__Written task__: Task for the records below: please retype exactly and only the lines from the first through the one with "#### April 2024: Week 2", with every picture omitted.

__Data supplied__:
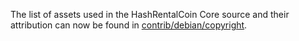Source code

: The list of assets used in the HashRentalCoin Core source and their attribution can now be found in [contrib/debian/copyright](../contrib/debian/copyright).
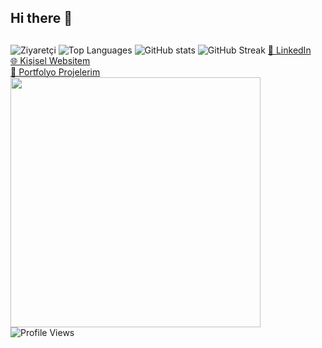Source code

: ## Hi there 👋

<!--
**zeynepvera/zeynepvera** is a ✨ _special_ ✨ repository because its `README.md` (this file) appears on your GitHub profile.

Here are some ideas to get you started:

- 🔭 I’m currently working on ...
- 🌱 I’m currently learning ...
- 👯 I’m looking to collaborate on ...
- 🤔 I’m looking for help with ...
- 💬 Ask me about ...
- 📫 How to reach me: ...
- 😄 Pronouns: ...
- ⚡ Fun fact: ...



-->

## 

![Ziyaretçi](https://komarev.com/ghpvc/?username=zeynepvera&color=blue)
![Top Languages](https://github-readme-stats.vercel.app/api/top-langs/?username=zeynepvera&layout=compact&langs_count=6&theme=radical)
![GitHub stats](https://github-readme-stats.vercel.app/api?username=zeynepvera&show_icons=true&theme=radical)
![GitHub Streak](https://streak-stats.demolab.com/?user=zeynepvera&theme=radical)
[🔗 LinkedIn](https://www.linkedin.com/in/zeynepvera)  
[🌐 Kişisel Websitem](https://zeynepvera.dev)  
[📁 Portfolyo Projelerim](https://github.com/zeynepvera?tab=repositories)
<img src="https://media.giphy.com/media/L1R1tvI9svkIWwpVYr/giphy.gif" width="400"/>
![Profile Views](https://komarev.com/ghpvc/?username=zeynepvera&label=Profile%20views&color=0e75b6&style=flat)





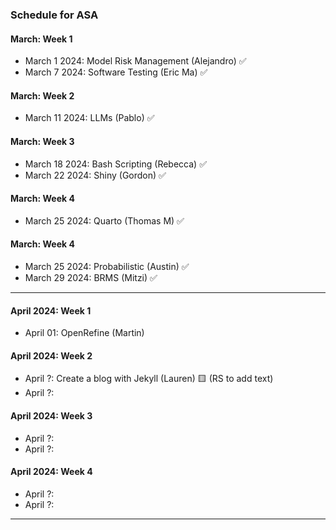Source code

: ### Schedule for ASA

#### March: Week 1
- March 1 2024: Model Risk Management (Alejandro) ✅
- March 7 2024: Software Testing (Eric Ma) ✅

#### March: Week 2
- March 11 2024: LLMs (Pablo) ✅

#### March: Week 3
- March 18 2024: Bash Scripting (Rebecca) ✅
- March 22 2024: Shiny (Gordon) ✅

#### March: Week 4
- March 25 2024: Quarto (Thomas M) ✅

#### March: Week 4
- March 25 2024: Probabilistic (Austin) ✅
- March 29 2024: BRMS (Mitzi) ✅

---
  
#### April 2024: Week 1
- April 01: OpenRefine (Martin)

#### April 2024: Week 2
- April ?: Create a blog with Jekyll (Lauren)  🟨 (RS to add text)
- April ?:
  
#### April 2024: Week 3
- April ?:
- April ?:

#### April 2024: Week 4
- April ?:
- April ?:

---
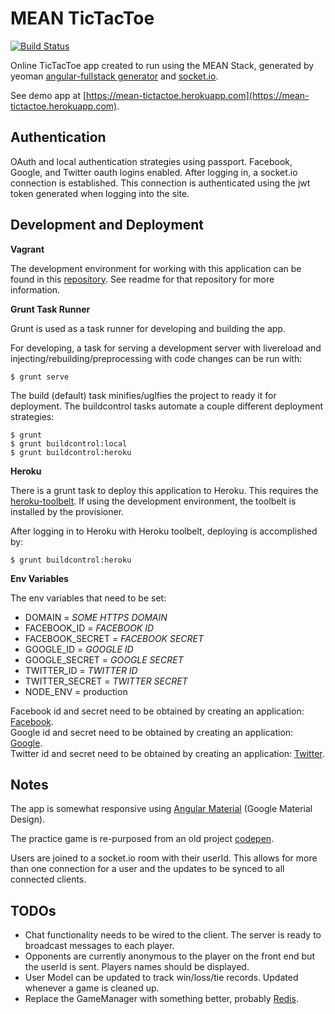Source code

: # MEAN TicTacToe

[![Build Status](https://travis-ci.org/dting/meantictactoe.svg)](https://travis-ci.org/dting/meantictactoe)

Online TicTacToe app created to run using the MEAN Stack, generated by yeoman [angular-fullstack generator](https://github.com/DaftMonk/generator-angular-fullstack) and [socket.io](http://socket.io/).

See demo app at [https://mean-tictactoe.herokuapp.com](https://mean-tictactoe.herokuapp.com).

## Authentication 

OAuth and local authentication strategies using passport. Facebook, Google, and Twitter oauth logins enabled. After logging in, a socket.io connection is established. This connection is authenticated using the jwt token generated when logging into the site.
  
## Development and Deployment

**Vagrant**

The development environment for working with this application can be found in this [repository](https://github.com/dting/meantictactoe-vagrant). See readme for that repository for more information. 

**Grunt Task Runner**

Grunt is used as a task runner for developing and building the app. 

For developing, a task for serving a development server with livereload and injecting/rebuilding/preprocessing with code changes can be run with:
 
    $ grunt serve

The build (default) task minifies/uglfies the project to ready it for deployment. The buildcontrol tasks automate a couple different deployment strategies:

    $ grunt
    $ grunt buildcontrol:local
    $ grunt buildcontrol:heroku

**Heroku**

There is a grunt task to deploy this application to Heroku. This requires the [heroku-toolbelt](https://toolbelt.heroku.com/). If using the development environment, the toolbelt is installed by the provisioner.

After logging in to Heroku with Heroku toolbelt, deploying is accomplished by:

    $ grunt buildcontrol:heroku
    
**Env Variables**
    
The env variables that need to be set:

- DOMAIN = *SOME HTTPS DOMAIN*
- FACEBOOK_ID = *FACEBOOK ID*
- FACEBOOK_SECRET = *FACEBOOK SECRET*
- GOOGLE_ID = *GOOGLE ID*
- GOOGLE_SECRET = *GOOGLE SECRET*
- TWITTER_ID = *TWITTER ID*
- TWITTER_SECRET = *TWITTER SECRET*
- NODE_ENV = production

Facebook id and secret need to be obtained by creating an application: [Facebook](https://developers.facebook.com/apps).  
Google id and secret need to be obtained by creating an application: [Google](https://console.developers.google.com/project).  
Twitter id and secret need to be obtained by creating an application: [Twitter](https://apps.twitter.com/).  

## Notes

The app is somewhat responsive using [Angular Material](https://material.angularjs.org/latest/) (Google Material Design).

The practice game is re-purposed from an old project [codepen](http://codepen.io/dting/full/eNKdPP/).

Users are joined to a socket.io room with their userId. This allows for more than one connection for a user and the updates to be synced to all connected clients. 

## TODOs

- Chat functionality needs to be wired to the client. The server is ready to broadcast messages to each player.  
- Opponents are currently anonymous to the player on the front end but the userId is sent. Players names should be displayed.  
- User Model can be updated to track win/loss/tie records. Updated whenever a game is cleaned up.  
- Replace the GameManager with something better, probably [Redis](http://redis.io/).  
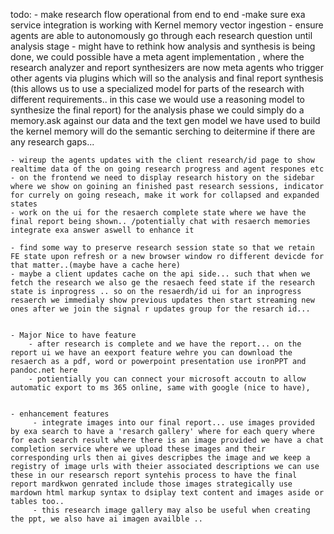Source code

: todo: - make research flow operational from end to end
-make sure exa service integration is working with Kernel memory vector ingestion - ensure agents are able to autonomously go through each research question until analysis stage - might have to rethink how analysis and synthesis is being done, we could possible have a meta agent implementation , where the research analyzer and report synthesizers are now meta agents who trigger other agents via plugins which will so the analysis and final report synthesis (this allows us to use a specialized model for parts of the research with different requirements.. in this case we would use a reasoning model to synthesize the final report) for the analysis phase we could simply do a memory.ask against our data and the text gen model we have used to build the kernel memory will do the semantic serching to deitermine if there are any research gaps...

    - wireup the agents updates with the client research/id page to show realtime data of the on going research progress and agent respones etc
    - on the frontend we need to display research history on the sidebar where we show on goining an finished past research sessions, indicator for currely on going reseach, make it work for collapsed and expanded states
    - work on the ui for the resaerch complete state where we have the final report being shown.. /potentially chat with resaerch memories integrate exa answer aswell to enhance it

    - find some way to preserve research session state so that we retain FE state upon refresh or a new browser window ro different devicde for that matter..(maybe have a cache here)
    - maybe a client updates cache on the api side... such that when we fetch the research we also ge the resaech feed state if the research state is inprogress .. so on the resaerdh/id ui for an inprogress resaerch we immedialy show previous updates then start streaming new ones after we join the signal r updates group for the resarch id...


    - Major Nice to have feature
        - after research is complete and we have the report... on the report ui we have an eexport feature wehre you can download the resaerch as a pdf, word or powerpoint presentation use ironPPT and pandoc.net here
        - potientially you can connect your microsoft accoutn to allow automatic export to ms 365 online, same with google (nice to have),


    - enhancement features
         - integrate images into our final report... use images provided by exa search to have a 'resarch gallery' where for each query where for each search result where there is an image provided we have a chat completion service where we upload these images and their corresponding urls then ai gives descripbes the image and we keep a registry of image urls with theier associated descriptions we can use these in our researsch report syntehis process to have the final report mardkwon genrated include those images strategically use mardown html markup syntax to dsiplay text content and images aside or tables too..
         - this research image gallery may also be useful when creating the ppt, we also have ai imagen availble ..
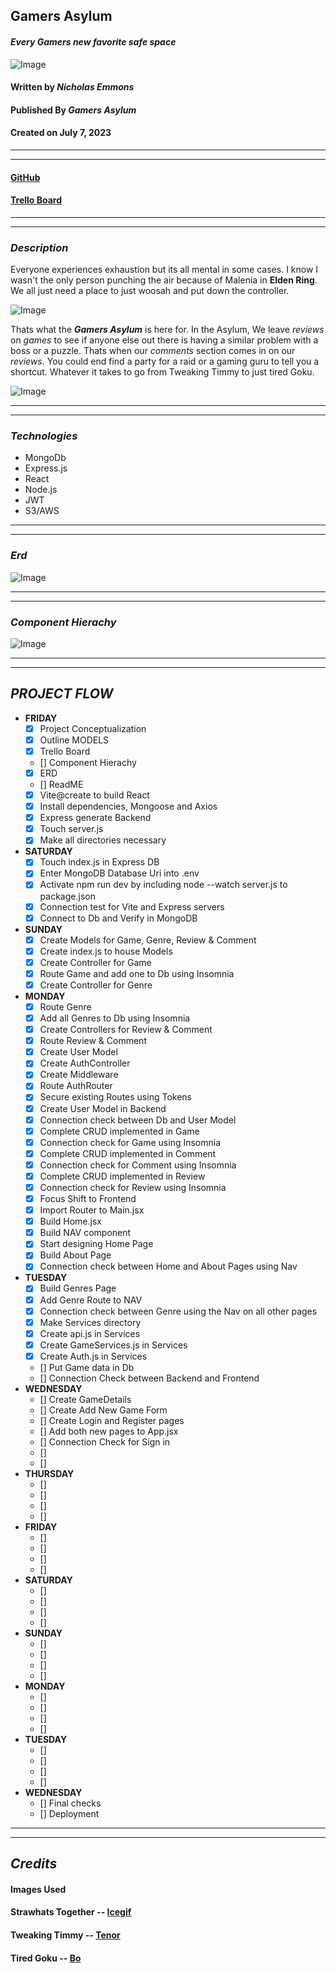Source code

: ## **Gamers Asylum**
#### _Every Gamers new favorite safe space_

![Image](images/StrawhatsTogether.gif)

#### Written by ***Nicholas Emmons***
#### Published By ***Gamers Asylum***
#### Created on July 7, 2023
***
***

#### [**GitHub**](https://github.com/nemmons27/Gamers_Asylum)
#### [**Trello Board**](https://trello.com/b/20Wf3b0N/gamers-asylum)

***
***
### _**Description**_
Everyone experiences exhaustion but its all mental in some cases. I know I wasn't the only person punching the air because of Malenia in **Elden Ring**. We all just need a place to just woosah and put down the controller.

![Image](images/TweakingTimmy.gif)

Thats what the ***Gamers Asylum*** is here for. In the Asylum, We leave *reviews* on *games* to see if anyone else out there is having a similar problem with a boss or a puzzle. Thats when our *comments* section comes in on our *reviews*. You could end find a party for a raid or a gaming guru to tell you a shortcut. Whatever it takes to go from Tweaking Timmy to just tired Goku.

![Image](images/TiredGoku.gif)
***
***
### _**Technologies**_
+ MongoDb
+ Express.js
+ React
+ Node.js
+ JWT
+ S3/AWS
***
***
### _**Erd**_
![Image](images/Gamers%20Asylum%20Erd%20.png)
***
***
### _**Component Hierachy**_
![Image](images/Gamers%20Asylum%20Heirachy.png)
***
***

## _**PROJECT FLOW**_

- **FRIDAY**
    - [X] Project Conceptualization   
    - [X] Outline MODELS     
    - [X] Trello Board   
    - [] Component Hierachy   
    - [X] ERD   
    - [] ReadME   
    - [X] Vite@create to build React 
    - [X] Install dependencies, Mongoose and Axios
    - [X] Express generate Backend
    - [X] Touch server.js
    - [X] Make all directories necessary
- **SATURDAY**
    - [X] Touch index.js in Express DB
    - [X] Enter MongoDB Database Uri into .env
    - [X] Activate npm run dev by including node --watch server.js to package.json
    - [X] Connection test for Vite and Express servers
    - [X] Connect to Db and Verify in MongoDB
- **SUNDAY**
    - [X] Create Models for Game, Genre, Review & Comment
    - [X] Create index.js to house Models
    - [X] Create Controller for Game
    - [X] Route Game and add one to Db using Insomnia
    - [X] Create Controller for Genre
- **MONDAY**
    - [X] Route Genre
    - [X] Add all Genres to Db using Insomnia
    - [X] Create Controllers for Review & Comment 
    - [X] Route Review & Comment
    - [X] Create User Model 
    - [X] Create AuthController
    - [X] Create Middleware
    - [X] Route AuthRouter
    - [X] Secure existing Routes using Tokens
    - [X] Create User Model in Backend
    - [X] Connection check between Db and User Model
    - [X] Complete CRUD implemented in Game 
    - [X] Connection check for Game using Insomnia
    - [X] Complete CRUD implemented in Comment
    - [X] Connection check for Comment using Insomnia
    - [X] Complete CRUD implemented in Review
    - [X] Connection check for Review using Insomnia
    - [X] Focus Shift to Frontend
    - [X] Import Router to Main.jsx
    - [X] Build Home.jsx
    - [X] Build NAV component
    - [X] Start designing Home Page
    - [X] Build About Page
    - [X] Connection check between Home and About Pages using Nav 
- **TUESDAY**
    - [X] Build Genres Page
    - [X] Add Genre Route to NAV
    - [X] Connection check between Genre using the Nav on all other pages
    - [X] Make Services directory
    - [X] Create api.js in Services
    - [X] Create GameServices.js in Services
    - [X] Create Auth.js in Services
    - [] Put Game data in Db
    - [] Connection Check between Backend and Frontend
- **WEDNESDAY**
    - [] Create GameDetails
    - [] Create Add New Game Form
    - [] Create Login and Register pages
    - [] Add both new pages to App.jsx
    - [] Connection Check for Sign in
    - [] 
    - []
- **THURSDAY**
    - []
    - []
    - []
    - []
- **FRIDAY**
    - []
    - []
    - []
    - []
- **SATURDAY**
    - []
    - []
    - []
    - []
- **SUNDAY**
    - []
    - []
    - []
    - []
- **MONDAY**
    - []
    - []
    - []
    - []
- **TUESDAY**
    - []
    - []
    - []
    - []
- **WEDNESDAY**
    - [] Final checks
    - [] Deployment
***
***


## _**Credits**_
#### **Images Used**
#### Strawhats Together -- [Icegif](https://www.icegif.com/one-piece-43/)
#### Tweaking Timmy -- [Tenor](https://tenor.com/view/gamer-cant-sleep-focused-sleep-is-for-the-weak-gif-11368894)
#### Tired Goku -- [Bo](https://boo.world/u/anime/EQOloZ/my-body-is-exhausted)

__Response__:
Source code

: The list of assets used in the HashRentalCoin Core source and their attribution can now be found in [contrib/debian/copyright](../contrib/debian/copyright).
Source code

: ## Hi there 👋

<!--
**zeynepvera/zeynepvera** is a ✨ _special_ ✨ repository because its `README.md` (this file) appears on your GitHub profile.

Here are some ideas to get you started:

- 🔭 I’m currently working on ...
- 🌱 I’m currently learning ...
- 👯 I’m looking to collaborate on ...
- 🤔 I’m looking for help with ...
- 💬 Ask me about ...
- 📫 How to reach me: ...
- 😄 Pronouns: ...
- ⚡ Fun fact: ...



-->

## 

![Ziyaretçi](https://komarev.com/ghpvc/?username=zeynepvera&color=blue)
![Top Languages](https://github-readme-stats.vercel.app/api/top-langs/?username=zeynepvera&layout=compact&langs_count=6&theme=radical)
![GitHub stats](https://github-readme-stats.vercel.app/api?username=zeynepvera&show_icons=true&theme=radical)
![GitHub Streak](https://streak-stats.demolab.com/?user=zeynepvera&theme=radical)
[🔗 LinkedIn](https://www.linkedin.com/in/zeynepvera)  
[🌐 Kişisel Websitem](https://zeynepvera.dev)  
[📁 Portfolyo Projelerim](https://github.com/zeynepvera?tab=repositories)
<img src="https://media.giphy.com/media/L1R1tvI9svkIWwpVYr/giphy.gif" width="400"/>
![Profile Views](https://komarev.com/ghpvc/?username=zeynepvera&label=Profile%20views&color=0e75b6&style=flat)





Source code

: ### Schedule for ASA

#### March: Week 1
- March 1 2024: Model Risk Management (Alejandro) ✅
- March 7 2024: Software Testing (Eric Ma) ✅

#### March: Week 2
- March 11 2024: LLMs (Pablo) ✅

#### March: Week 3
- March 18 2024: Bash Scripting (Rebecca) ✅
- March 22 2024: Shiny (Gordon) ✅

#### March: Week 4
- March 25 2024: Quarto (Thomas M) ✅

#### March: Week 4
- March 25 2024: Probabilistic (Austin) ✅
- March 29 2024: BRMS (Mitzi) ✅

---
  
#### April 2024: Week 1
- April 01: OpenRefine (Martin)

#### April 2024: Week 2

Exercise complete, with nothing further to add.